The following instructions work for any kernel that can be built using a supported toolchain (i.e. a prebuilt Clang toolchain). There exist repo manifests for all Android common kernel branches, for some upstream branches (e.g. upstream-linux-4.19.y) and several device specific kernels that ensure the correct toolchain is used when building a kernel distribution.

Using the ABI Monitoring tooling

1. Acquire the toolchain, build scripts and kernel sources through repo

Toolchain, build scripts (i.e. these scripts) and kernel sources can be acquired with repo. For detailed documentation, refer to the corresponding documentation on source.android.com.

To illustrate the process, the following steps use common-android-mainline, an Android kernel branch that is kept up-to-date with the upstream Linux releases. In order to obtain this branch via repo, execute

  $ repo init -u https://android.googlesource.com/kernel/manifest -b common-android-mainline
  $ repo sync

2. Provide any prerequisites

NOTE: Googlers might want to follow the steps in go/kernel-abi-monitoring to use a prebuilt libabigail distribution.

The ABI tooling makes use of libabigail, a library and collection of tools to analyze binaries. In order to use the tooling, users are required to provide a functional libabigail installation. The released version of your Linux distribution might not be a supported one; hence, it is recommended way to use the bootstrap script which can be found in this directory. The bootstrap script automates the process of acquiring and building a valid libabigail distribution and needs to be executed without any arguments like so:

  $ build/abi/bootstrap

The script will ensure the following system prerequisites are installed along with their dependencies:

  • autoconf
  • libtool
  • libxml2-dev
  • pkg-config
  • python3

NOTE: At the moment, only apt based package managers are supported, but bootstrap provides some hints to help users that have other package managers.

The script continues with acquiring the sources for the correct versions of elfutils and libabigail and will build the required binaries. At the very end the script will print instructions to add the binaries to the local ${PATH}. The output will look similar to:

  NOTE: Export the following environment before running the executables:

  export PATH="/src/kernel/build/abi/abigail-inst/d7ae619f/bin:${PATH}"
  export LD_LIBRARY_PATH="/src/kernel/build/abi/abigail-inst/d7ae619f/lib:/src/kernel/build/abi/abigail-inst/d7ae619f/lib/elfutils:${LD_LIBRARY_PATH}"

MATERIAL SUPPLIED:
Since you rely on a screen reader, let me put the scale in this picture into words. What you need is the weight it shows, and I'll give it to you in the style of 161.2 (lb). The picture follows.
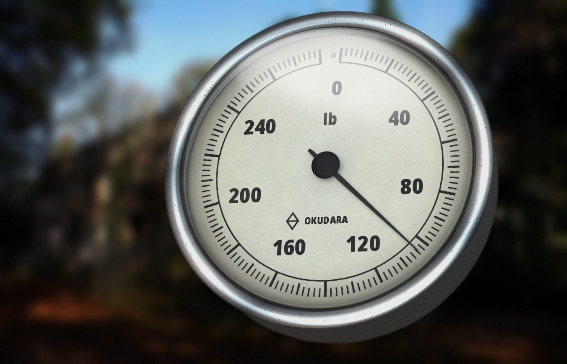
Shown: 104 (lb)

---

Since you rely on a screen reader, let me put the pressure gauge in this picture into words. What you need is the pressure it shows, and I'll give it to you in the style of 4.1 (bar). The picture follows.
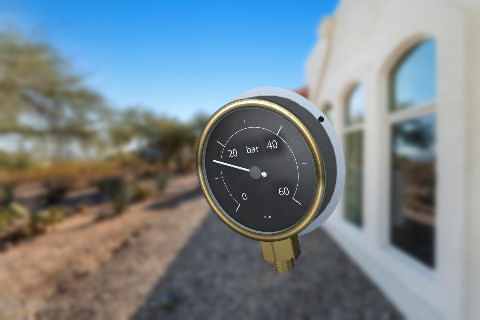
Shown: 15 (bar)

EXERCISE TASKS:
(1) Duplicate a passage from the ABI monitoring text, starting at the words "Toolchain, build scripts (i.e." and stopping after the words "prebuilt libabigail distribution.".
(2) According to the ABI monitoring text, which kind of package manager does the bootstrap script currently support?
Nothing in the records affects the work on the ABI monitoring text.

ANSWER SET:
(1)
Toolchain, build scripts (i.e. these scripts) and kernel sources can be acquired with repo. For detailed documentation, refer to the corresponding documentation on source.android.com.

To illustrate the process, the following steps use common-android-mainline, an Android kernel branch that is kept up-to-date with the upstream Linux releases. In order to obtain this branch via repo, execute

  $ repo init -u https://android.googlesource.com/kernel/manifest -b common-android-mainline
  $ repo sync

2. Provide any prerequisites

NOTE: Googlers might want to follow the steps in go/kernel-abi-monitoring to use a prebuilt libabigail distribution.

(2) Only apt-based package managers.